March 29, 2017

Fewer Claim Jobless Benefits

The amount of new claims for unemployment benefits totaled 391,000 in the week ending December 25th, according to statistics released today from the Labor Department. This is the first week since mid July of 2008 that there were fewer than 400,000 new claims for unemployment benefits. In other words, there were 127 consecutive weeks with more than 400,000 new claims for unemployment benefits, but this streak ended last week. The fact that fewer people are filing for unemployment benefits has two key implications for the US economy.

First, federal and state expenses for unemployment benefits will go down. Federal expenditures for unemployment benefits have skyrocketed in the past two fiscal years. In 2009, jobless benefits totaled $120 billion – a 155% increase from 2008, according to statistics [.pdf] from the Congressional Budget Office. In 2010, jobless benefits totaled $162 billion – a 35% increase from 2009. With fewer people seeking jobless benefits in fiscal year 2011, a reduction of spending for these benefits is foreseeable.

Second, fewer new claims for unemployment benefits also indicates employment is more stable and layoffs are less frequent. The peak of new claims for jobless benefits occurred in March 2009, when there were 651,000 claims. The fact that new claims are more than 40% less than the peak shows an improvement for the US economy, albeit a sour one.

Despite these above implications, another aspect to consider is whether the holiday week influenced the reduced amount of new claims. Since labor departments were closed in respect of Christmas Eve last Friday, it is possible the shorter work week led to the reduction in new claims. Additionally, individuals may be more reluctant to file for such benefits during a holiday week, especially since many people travel or visit family through the holidays. Therefore, far-reaching claims based on the reduction of new claims in the week ending December 25th, such as reduced expenditures for unemployment benefits in fiscal year 2011, may not be firm.

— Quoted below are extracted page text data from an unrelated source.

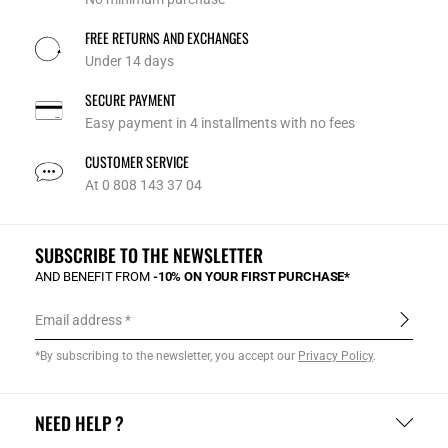
FREE RETURNS AND EXCHANGES
Under 14 days
SECURE PAYMENT
Easy payment in 4 installments with no fees
CUSTOMER SERVICE
At 0 808 143 37 04
SUBSCRIBE TO THE NEWSLETTER
AND BENEFIT FROM
-10% ON YOUR FIRST PURCHASE*
Email address
*By subscribing to the newsletter, you accept our
Privacy Policy
.
NEED HELP ?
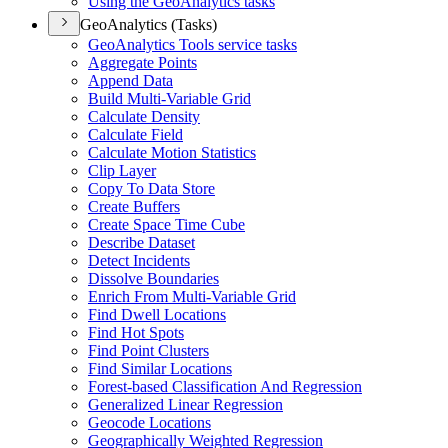
Using the Geo
Analytics tasks
GeoAnalytics (Tasks)
Geo
Analytics Tools service tasks
Aggregate Points
Append Data
Build Multi-
Variable Grid
Calculate Density
Calculate Field
Calculate Motion Statistics
Clip Layer
Copy To Data Store
Create Buffers
Create Space Time Cube
Describe Dataset
Detect Incidents
Dissolve Boundaries
Enrich From Multi-
Variable Grid
Find Dwell Locations
Find Hot Spots
Find Point Clusters
Find Similar Locations
Forest-based Classification And Regression
Generalized Linear Regression
Geocode Locations
Geographically Weighted Regression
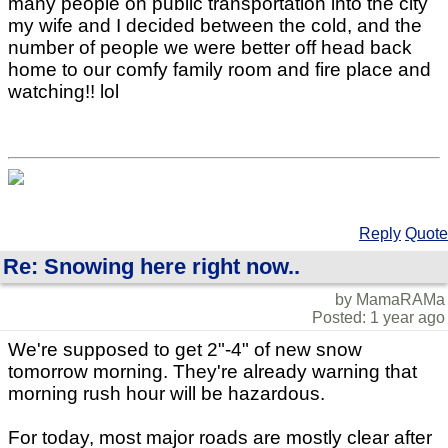
many people on public transportation into the city
my wife and I decided between the cold, and the
number of people we were better off head back
home to our comfy family room and fire place and
watching!! lol
Reply
Quote
Re: Snowing here right now..
by MamaRAMa
Posted: 1 year ago
We're supposed to get 2"-4" of new snow
tomorrow morning. They're already warning that
morning rush hour will be hazardous.
For today, most major roads are mostly clear after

However, to account for weekly fluctuations in the amount of new claims for unemployment benefits, the Labor Department also provides the average amount of new claims for benefits over the past four weeks, which is a more stable indicator. The four-week average was 414,000 last week. As a result, the four-week moving average also reflects a trend for a reduced amount of new claims. This trend supports the above implications, especially the likelihood for lower costs on jobless benefits in fiscal year 2011.

UPDATE: The Labor Department revised the amount of new unemployment claims in the week ending December 25th from 388,000 to 391,000.